How Far Back Can the IRS Go to Audit My Return?
Not all audits are disastrous. But what about previous years? How far back can the IRS go? Is there a statute of limitations on taxes when it comes to audits?
Technically, the IRS has three years after the filing deadline to start an inquiry for a specific year. However, some exceptions may extend their reach to six years or even longer.
While audits aren’t necessarily common—only about 1% of returns are audited each year—keeping your finances organized is a way to reduce the stress and ensure that if it does happen, you’re prepared.
How Far Back Can the IRS Go?
While the legal assessment statute on taxes is three years, the rule states that the audit must be completed within a three-year window. Audit agents must open and close the audit within 26 months so the case can be completed by the three-year mark.

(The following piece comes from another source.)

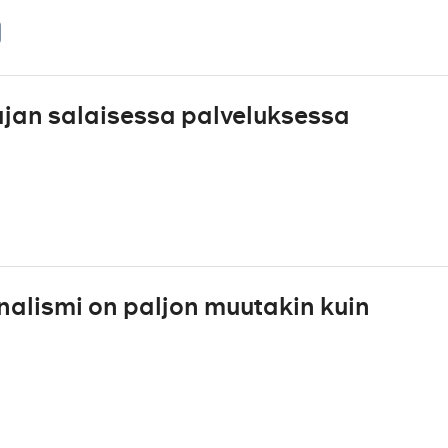
ajan salaisessa palveluksessa
rnalismi on paljon muutakin kuin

All things considered, if you have not received notice about an audit within two years, you probably have nothing to worry about unless there is something particularly egregious on your return.

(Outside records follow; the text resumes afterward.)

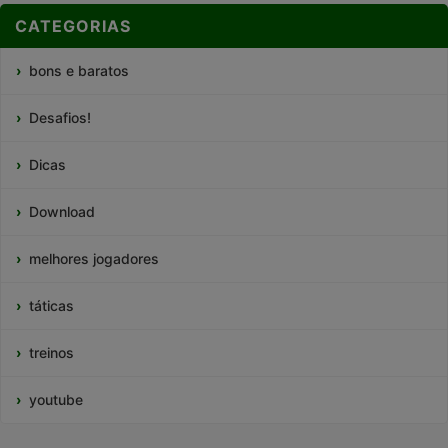
CATEGORIAS
bons e baratos
Desafios!
Dicas
Download
melhores jogadores
táticas
treinos
youtube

Field audits are conducted at your place of business. They are more comprehensive types of audits and may start later than most typical audits. Still, they can only go back three years unless specific concerns arise.
In cases where the IRS suspects large income underreporting, they can go much further back.
· Gross misrepresentation of income: six years. If you failed to report 25% or more of your gross income, the IRS could audit you going back six years. You could argue that the omission was due to an honest mistake or that the amount was not income, but if the IRS deems the omission fraudulent, they have the authority to go back unlimited years. The six-year statute does not apply to overstatement of deductions.
· Basis overstatements: six years. Misrepresenting basis is not the same as not reporting income. An example might be if you sold your business property for $5 million and claimed a basis (what you invested in the property) of $2 million when it was $1 million. That would indicate that you paid capital gains taxes on $3 million when it should have been $2 million.
· Foreign income, assets, etc.: six years. If you fail to report more than $5000 of foreign income, the six-year statute kicks in. There are lots of complexities around foreign accounts, but suffice it to say the IRS is still actively going after offshore assets and income. You must use Form 8938 to report such income and accounts. Failure to file means the limitations clock never starts—which may result in a lengthy, costly, painful process.
· Failure to file IRS Form 5471: no time limits. Form 5471 must be filed if you own or partially own a foreign corporation. Penalties for not filing are $10,000 per form, and additional penalties can be levied for filing late, even if you owe no taxes. To put it succinctly, if you need to file Form 5471 and do not, your tax return will stay open for audit, overriding the three or six-year statute. If you own as little as 10% interest in a foreign corporation, you must file this form or face the consequences. Speak to your CPA to find out if this applies to you.
· No return or fraudulent return: no time limits. There is no time limit if you never file a return or if the IRS can prove a return is fraudulent. Even if you think you filed but did not sign your return, the IRS considers that invalid. Hence, the three-year clock never starts to run, and an audit can occur anytime.
Other Scenarios Where a Statute Applies
Anyone filing a tax return must also abide by the three-year limitation. For example, you have three years to amend a return. And while you might think that this would trigger the three-year clock starting anew, it doesn’t always. If your amended return does not show an increase in tax owed, it will not trigger an extension.
Failure to file taxes could mean you won’t be able to collect the returns you are owed. For example, if you paid quarterly estimated taxes for five years but never filed, it’s possible that you may have overpaid. However, you won’t be able to get those payments back unless you file. You have two years—not three—to collect these overpayments, so it’s in your best interests to file.
Sometimes, the IRS will request an extension to complete the audit. While you might be tempted to refuse, it’s not a good idea. If you do, the IRS may assess additional taxes without adequately reviewing your file. If you receive such a request, speak to a qualified tax advisor immediately.
How to Avoid IRS Audits
You may be unable to avoid an audit forever, but you can be ready for it. A little preparation now will almost certainly help you avoid a lot of trouble in the future.
Here are a few tips to get you on the right side of the IRS audit machine:
1. Keep great records. Statute extensions can be mitigated with good record-keeping. Know precisely when you filed your return so you can keep an eye on the three-year audit window. In many cases, the quality of your records can mean all the difference. Be ready to prove your deductions if they come into question. Keep receipts, calendar entries, boarding passes, previous returns, and all relevant backup for at least three years.
2. Record every transaction and maintain details of all expenses. Using accounting software automates many of these processes; all you’ll have to do is check them periodically to ensure they are correct.
3. Don’t claim a loss in multiple years. You can expect to hear from the IRS if you have claimed a business loss in more than three out of five years.
4. Excessive deductions will almost always trigger an audit. The IRS knows what is usual and customary in your industry, and exceeding that by a significant margin is a surefire red flag.